WHAT IS EXPECTED: Write out each line below exactly as it appears.

(Saved entries)
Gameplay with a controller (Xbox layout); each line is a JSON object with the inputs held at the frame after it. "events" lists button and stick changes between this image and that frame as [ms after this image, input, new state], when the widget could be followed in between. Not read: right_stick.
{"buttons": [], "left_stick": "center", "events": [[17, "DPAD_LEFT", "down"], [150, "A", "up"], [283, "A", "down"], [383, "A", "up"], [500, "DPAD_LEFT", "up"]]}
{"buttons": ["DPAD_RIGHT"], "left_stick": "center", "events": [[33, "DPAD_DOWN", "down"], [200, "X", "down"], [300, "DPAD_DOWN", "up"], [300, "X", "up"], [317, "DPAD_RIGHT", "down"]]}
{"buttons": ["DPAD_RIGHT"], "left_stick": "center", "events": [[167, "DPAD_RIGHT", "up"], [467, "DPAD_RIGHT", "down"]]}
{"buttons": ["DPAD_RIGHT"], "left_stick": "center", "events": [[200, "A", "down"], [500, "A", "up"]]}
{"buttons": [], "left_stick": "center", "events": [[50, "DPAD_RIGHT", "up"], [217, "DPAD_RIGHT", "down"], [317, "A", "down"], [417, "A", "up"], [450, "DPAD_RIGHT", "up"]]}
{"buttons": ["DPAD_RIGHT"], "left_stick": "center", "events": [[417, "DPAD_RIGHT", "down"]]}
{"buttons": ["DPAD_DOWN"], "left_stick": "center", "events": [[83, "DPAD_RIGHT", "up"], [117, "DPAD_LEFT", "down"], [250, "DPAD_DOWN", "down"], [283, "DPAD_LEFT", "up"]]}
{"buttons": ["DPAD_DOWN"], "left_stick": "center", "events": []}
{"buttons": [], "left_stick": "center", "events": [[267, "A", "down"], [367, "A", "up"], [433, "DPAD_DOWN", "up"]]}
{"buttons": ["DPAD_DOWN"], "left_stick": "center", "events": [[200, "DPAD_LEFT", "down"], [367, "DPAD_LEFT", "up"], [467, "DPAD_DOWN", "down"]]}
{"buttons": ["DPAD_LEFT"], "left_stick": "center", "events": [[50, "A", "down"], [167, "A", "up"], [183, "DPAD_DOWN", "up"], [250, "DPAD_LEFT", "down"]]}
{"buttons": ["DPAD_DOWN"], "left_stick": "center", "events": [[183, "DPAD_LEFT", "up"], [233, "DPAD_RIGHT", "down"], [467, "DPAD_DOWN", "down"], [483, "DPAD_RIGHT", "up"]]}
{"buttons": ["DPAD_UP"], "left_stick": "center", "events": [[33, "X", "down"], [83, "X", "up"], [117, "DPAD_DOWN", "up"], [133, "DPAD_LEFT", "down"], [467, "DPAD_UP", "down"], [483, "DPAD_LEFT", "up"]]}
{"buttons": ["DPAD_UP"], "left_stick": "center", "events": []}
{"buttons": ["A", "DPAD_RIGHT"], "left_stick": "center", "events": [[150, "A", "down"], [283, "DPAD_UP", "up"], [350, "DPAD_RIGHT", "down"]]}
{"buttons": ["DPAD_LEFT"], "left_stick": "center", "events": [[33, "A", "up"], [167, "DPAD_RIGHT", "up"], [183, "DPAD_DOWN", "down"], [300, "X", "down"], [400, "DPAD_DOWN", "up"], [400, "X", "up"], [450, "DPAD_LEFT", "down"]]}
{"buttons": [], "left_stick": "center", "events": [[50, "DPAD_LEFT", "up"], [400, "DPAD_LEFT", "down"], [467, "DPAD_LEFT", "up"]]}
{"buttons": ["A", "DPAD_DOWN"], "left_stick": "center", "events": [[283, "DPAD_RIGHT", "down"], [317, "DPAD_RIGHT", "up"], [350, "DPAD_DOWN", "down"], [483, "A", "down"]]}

RESPONSE BELOW:
Gameplay with a controller (Xbox layout); each line is a JSON object with the inputs held at the frame after it. "events" lists button and stick changes between this image and that frame as [ms after this image, input, new state], when the widget could be followed in between. Not read: right_stick.
{"buttons": [], "left_stick": "center", "events": [[17, "DPAD_LEFT", "down"], [150, "A", "up"], [283, "A", "down"], [383, "A", "up"], [500, "DPAD_LEFT", "up"]]}
{"buttons": ["DPAD_RIGHT"], "left_stick": "center", "events": [[33, "DPAD_DOWN", "down"], [200, "X", "down"], [300, "DPAD_DOWN", "up"], [300, "X", "up"], [317, "DPAD_RIGHT", "down"]]}
{"buttons": ["DPAD_RIGHT"], "left_stick": "center", "events": [[167, "DPAD_RIGHT", "up"], [467, "DPAD_RIGHT", "down"]]}
{"buttons": ["DPAD_RIGHT"], "left_stick": "center", "events": [[200, "A", "down"], [500, "A", "up"]]}
{"buttons": [], "left_stick": "center", "events": [[50, "DPAD_RIGHT", "up"], [217, "DPAD_RIGHT", "down"], [317, "A", "down"], [417, "A", "up"], [450, "DPAD_RIGHT", "up"]]}
{"buttons": ["DPAD_RIGHT"], "left_stick": "center", "events": [[417, "DPAD_RIGHT", "down"]]}
{"buttons": ["DPAD_DOWN"], "left_stick": "center", "events": [[83, "DPAD_RIGHT", "up"], [117, "DPAD_LEFT", "down"], [250, "DPAD_DOWN", "down"], [283, "DPAD_LEFT", "up"]]}
{"buttons": ["DPAD_DOWN"], "left_stick": "center", "events": []}
{"buttons": [], "left_stick": "center", "events": [[267, "A", "down"], [367, "A", "up"], [433, "DPAD_DOWN", "up"]]}
{"buttons": ["DPAD_DOWN"], "left_stick": "center", "events": [[200, "DPAD_LEFT", "down"], [367, "DPAD_LEFT", "up"], [467, "DPAD_DOWN", "down"]]}
{"buttons": ["DPAD_LEFT"], "left_stick": "center", "events": [[50, "A", "down"], [167, "A", "up"], [183, "DPAD_DOWN", "up"], [250, "DPAD_LEFT", "down"]]}
{"buttons": ["DPAD_DOWN"], "left_stick": "center", "events": [[183, "DPAD_LEFT", "up"], [233, "DPAD_RIGHT", "down"], [467, "DPAD_DOWN", "down"], [483, "DPAD_RIGHT", "up"]]}
{"buttons": ["DPAD_UP"], "left_stick": "center", "events": [[33, "X", "down"], [83, "X", "up"], [117, "DPAD_DOWN", "up"], [133, "DPAD_LEFT", "down"], [467, "DPAD_UP", "down"], [483, "DPAD_LEFT", "up"]]}
{"buttons": ["DPAD_UP"], "left_stick": "center", "events": []}
{"buttons": ["A", "DPAD_RIGHT"], "left_stick": "center", "events": [[150, "A", "down"], [283, "DPAD_UP", "up"], [350, "DPAD_RIGHT", "down"]]}
{"buttons": ["DPAD_LEFT"], "left_stick": "center", "events": [[33, "A", "up"], [167, "DPAD_RIGHT", "up"], [183, "DPAD_DOWN", "down"], [300, "X", "down"], [400, "DPAD_DOWN", "up"], [400, "X", "up"], [450, "DPAD_LEFT", "down"]]}
{"buttons": [], "left_stick": "center", "events": [[50, "DPAD_LEFT", "up"], [400, "DPAD_LEFT", "down"], [467, "DPAD_LEFT", "up"]]}
{"buttons": ["A", "DPAD_DOWN"], "left_stick": "center", "events": [[283, "DPAD_RIGHT", "down"], [317, "DPAD_RIGHT", "up"], [350, "DPAD_DOWN", "down"], [483, "A", "down"]]}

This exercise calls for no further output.